The parental controls on bodily hair were relaxed in high school and college. But, that didn't necessarily mean things got any better. I had begun to shave. There was always a cut somewhere on my face. And, following the pattern of friends, I let my hair grow longer. I look at some photos from college and it looks dirty. To this day, I refuse to look at my college yearbook graduation photo. My hair is a mess. I apparently tried to comb it in front of an electric fan.
But, as my tour through Photo Album Land was about to show, I would be soon entering my second era of "appearance mode." And hair style.
Instead of parting my hair on the side, I would be radically and part it....gasp....in the middle.
But, that was not all.

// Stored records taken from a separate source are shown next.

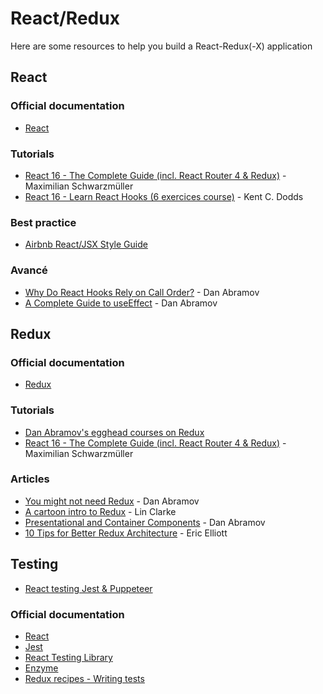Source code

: # React/Redux

Here are some resources to help you build a React-Redux(-X) application

## React

### Official documentation
* [React](https://reactjs.org/docs/hello-world.html)

### Tutorials
* [React 16 - The Complete Guide (incl. React Router 4 & Redux)](https://abbeal.udemy.com/react-the-complete-guide-incl-redux/)  - Maximilian Schwarzmüller
* [React 16 - Learn React Hooks (6 exercices course)](https://github.com/kentcdodds/learn-react-hooks)  - Kent C. Dodds

### Best practice
* [Airbnb React/JSX Style Guide](https://github.com/airbnb/javascript/tree/master/react)

### Avancé
* [Why Do React Hooks Rely on Call Order?](https://overreacted.io/why-do-hooks-rely-on-call-order/) - Dan Abramov
* [A Complete Guide to useEffect](https://overreacted.io/a-complete-guide-to-useeffect/) - Dan Abramov

## Redux

### Official documentation
* [Redux](https://redux.js.org/)

### Tutorials
* [Dan Abramov's egghead courses on Redux](https://egghead.io/instructors/dan-abramov)
* [React 16 - The Complete Guide (incl. React Router 4 & Redux)](https://udemy.com/react-the-complete-guide-incl-redux/) - Maximilian Schwarzmüller

### Articles
* [You might not need Redux](https://medium.com/@dan_abramov/you-might-not-need-redux-be46360cf367) - Dan Abramov
* [A cartoon intro to Redux](http://blog.agileactors.com/blog/2016/8/17/a-cartoon-intro-to-redux) - Lin Clarke
* [Presentational and Container Components](https://medium.com/@dan_abramov/smart-and-dumb-components-7ca2f9a7c7d0) - Dan Abramov
* [10 Tips for Better Redux Architecture](https://medium.com/javascript-scene/10-tips-for-better-redux-architecture-69250425af44) - Eric Elliott

## Testing
* [React testing Jest & Puppeteer](https://blog.logrocket.com/react-end-to-end-testing-jest-puppeteer/)

### Official documentation
* [React](https://fr.reactjs.org/docs/testing.html)
* [Jest](https://facebook.github.io/jest/docs/en/getting-started.html)
* [React Testing Library](https://testing-library.com/docs/react-testing-library/intro/)
* [Enzyme](http://airbnb.io/enzyme/)
* [Redux recipes - Writing tests](https://redux.js.org/usage/writing-tests)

Nope, the piece de resistance of Len's image would be...
A moustache.
Now, there are many of my Los Angeles friends who will have no knowledge of this. Good pals that I have met in the past fifteen years who know me only with an unadorned upper lip. For those of you, please hold on to your loved ones as you scroll down to meet...the moustached Len.
Gasp.
Truth be told, I love this photo. It's probably me at my edgiest. As I examine it, I can remember every moment of this day.
For several years in the early 90s, my college best friend and I would make an annual summer road trip to see the Mets play the Cubs in Chicago's Wrigley Field. The temperature on this day had topped 100 degrees. I had already ditched the hair parting down the middle and was regularly getting clipped by a guy in Pelham, New York named Billy Shears. Yes, Billy Shears. Don't ask. He did a pretty good job, but, on this day, the humidity had done its damage. My hair had stood up for the seventh inning stretch and never sat down.
But, still, I like the way I look in this photo. My appearance captures perfectly where I was and what I was doing in my life at this time.
Flipping through some more pages of the Moustache Era, there were days and photos that were less perfect. Indeed, I had grown the foliage on the upper lip to look older. Some time around 1994, I shaved it off.
To look younger.
But, as the albums showed me, the moustache lasted much, much longer than I had remembered. I must have been comfortable with it because it endured for many years. Over a decade.
You'll see some of those photos as I find reasons to incorporate them on subsequent Sundays. There are pictures that I look good in. There are others that are straight from the Cabinet of Dr. Caligari. But, from the Hair Down the Middle Era which was also part of the Moustache Era, this is one photo which I like a lot. Taken with my good friend, Djinn from the Bronx, during one of my first visits to California.
Damn, it was all working for me on that day. But, in my life, that's the equivalent of Halley's Comet.
But, as I close out the Len Eras of Appearance Past, I make one last note about good and bad hair days.
In 2013, I still have most of it. I look around at some friends and...well...they don't.
Dinner last night: Eggplant parmagiana at Mio Babbo.
1 comment:
my hair and I have parted ways long time ago. maybe I should have used Jervis in the early days to preserve my hair like you did.lol.